After finding love and hitting the road with the Dixie Chicks, Smooth Hound Smith return to their Santa Monica roots
By Bliss Bowen
Smooth Hound Smith — multi-instrumentalist Zack Smith and singer/sometime percussionist Caitlin Doyle — have logged upwards of 150,000 miles across North America and Europe and encountered a wild new world of fandom with their stomping, organic folk while opening arena concerts for the Dixie Chicks and roadhouse shows for Jamestown Revival, Lindi Ortega and the Record Company.

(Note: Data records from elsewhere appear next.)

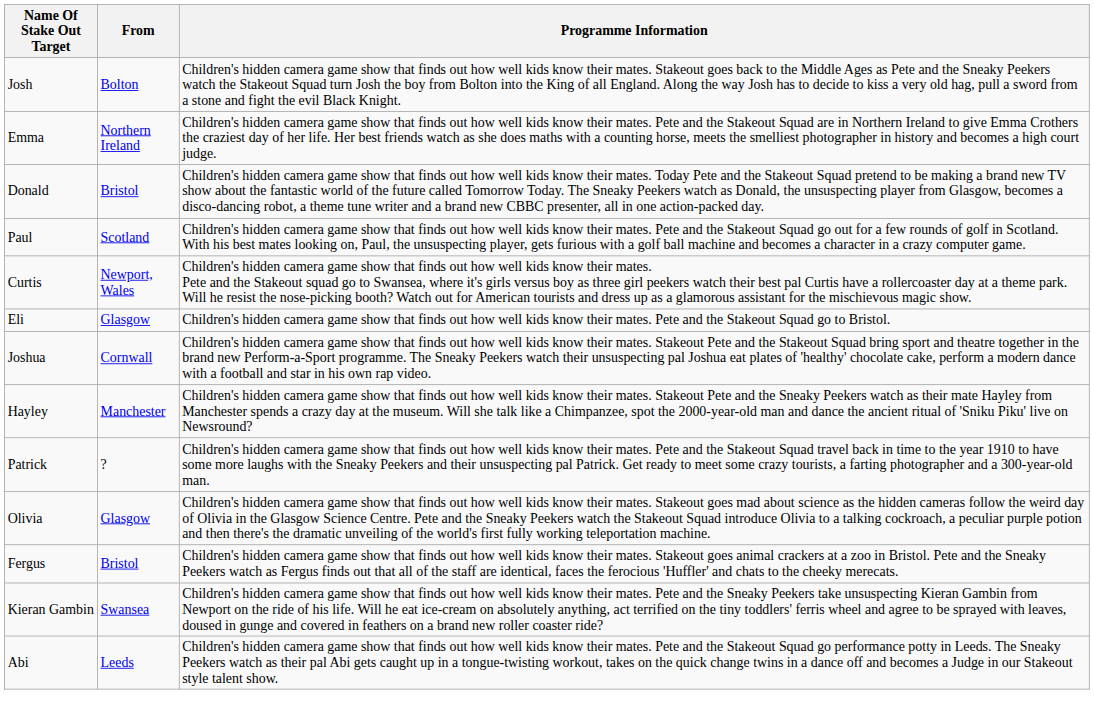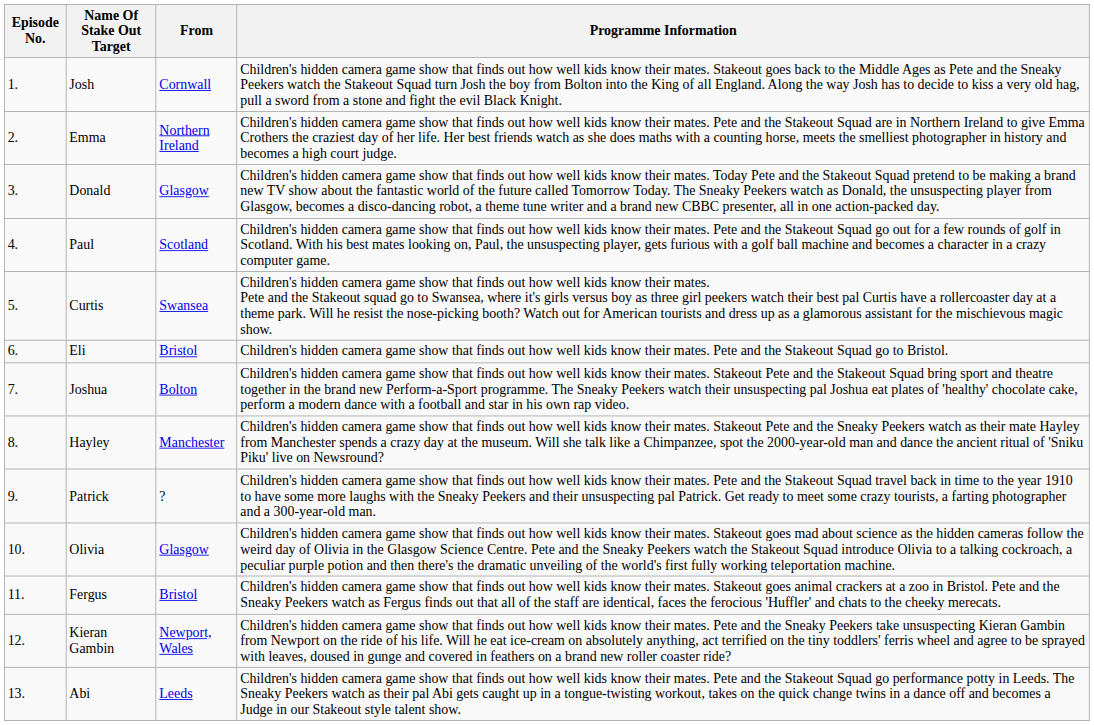+ column: Episode No. | 1. | 2. | 3. | 4. | 5. | 6. | 7. | 8. | 9. | 10. | 11. | 12. | 13.
Josh | From: Bolton -> Cornwall
Donald | From: Bristol -> Glasgow
Curtis | From: Newport, Wales -> Swansea
Eli | From: Glasgow -> Bristol
Joshua | From: Cornwall -> Bolton
Kieran Gambin | From: Swansea -> Newport, Wales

But Santa Monica native Smith says their “craziest tour stories” are grounded in L.A.
“Honestly, the craziest shit happened when we were playing in L.A.,” he says, laughing while recalling a raucous episode involving a rope, a tip jar, and two drunks at Hollywood’s Sassafras saloon. “We used to play the Basement [Tavern] in Santa Monica all the time and people would just go crazy. For a while they had cocktail tables set up with nice, metal candelabras, and we were playing late on a Wednesday night and this woman grabbed one of those things and was trying to stab some guy she thought stole her purse in the middle of our set. We just kept playing.

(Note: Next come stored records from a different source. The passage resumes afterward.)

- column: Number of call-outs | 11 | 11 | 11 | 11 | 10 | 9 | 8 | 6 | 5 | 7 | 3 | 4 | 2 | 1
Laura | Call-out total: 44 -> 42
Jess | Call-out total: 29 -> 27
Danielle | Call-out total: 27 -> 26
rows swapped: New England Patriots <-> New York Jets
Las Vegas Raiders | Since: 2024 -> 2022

“I miss those LA gigs. … Sometimes.”
Smith, who grew up taking guitar lessons at McCabe’s and later worked at Big Foot West, played standup bass in local bluegrass bands and was sitting in with Dustbowl Revival during its formative days, when Doyle was singing in DR’s revolving lineup. Despite mutual attraction, not until Smith relocated in late 2011 to Nashville, and Doyle visited, did they connect as a couple.
After he ping-ponged back to L.A., Doyle’s pristine, jazz-trained tones balanced Smith’s gritty slide guitar and foot percussion as they “buckled down” and played high-energy sets almost daily at L.A.-area bars, restaurants, parties — whatever gigs they could book, sometimes three a day. “If my left foot fell asleep, then there went the snare drum,” he jokes.
That frenetic time yielded Smooth Hound Smith’s self-titled 2013 debut, whose Mississippi country blues-inspired sound and harmony-laced songs found an early champion in Dixie Chicks frontwoman Natalie Maines, who later sang on 2016’s “Sweet Tennessee Honey.” Doyle and Smith became bona fide road dogs, sleeping in their van and crashing in fans’ homes.
Now married “and still best friends,” per Smith, they return to McCabe’s Sunday with their full band. Alongside new music from their third album, due next year, they’ll introduce “Blaze,” which they haven’t yet recorded and whose relaxed grooves belie its “touchy” subject: mass shootings. Smith, who says he’d like to play it more often to “at least attempt a deeper dialogue,” was inspired to write the chorus after last year’s deadly Mandalay Bay shooting in Las Vegas:
“Burn a hole right through the darkness
That permeates your soul
Did you get what you wanted
From the lives that you stole”
“It hit really close to home because Caitlin and I could have been playing that festival,” he explains. “I put it aside, [thinking], ‘This is gonna happen again, and that’s when we’ll finish it.’ And the two of us did finish it the next time [a shooting] happened.”
After the banjo- and fiddle-heavy slickness of “Sweet Tennessee Honey,” he says Smooth Hound Smith’s new album feels like “coming back home to who we are … a lot of blues tunes, some more psychedelic overtones, a little classic country.”
In East Nashville, where they’ve lived since 2013, he and Doyle have forged musical friendships with other up-and-coming artists like Devon Gilfillian, Guthrie Brown, and the Forlorn Strangers. While consistently challenged to evolve by the Americana community’s high level of talent, Smith says sometimes it can get depressing.
“I get really down on myself,” he admits. “Then we go out on the road and play and people love it, and I realize: this is actually a good show we’re putting on.
“Audiences want to be acknowledged, and they want your time. We’re always at the merch table, we’ll chat, we’ll sign stuff. There’s nights where you don’t necessarily feel like doing that because you drove for eight hours, you’re hungry and tired, and you just want to get onstage and play and go hide in the green room. … But it’s part of the job. Ultimately, I think it’s why we’ve been able to sustain this so long. We’ve been doing it for over half a decade, but it’s still really fresh for me that somebody would even want a picture of me with their kid to frame, or that somebody comes up to after a show and says, ‘Your CD has been in my car for nine months straight because my kids want to listen to it every day on the way to school.’ I can’t imagine that ever getting old.”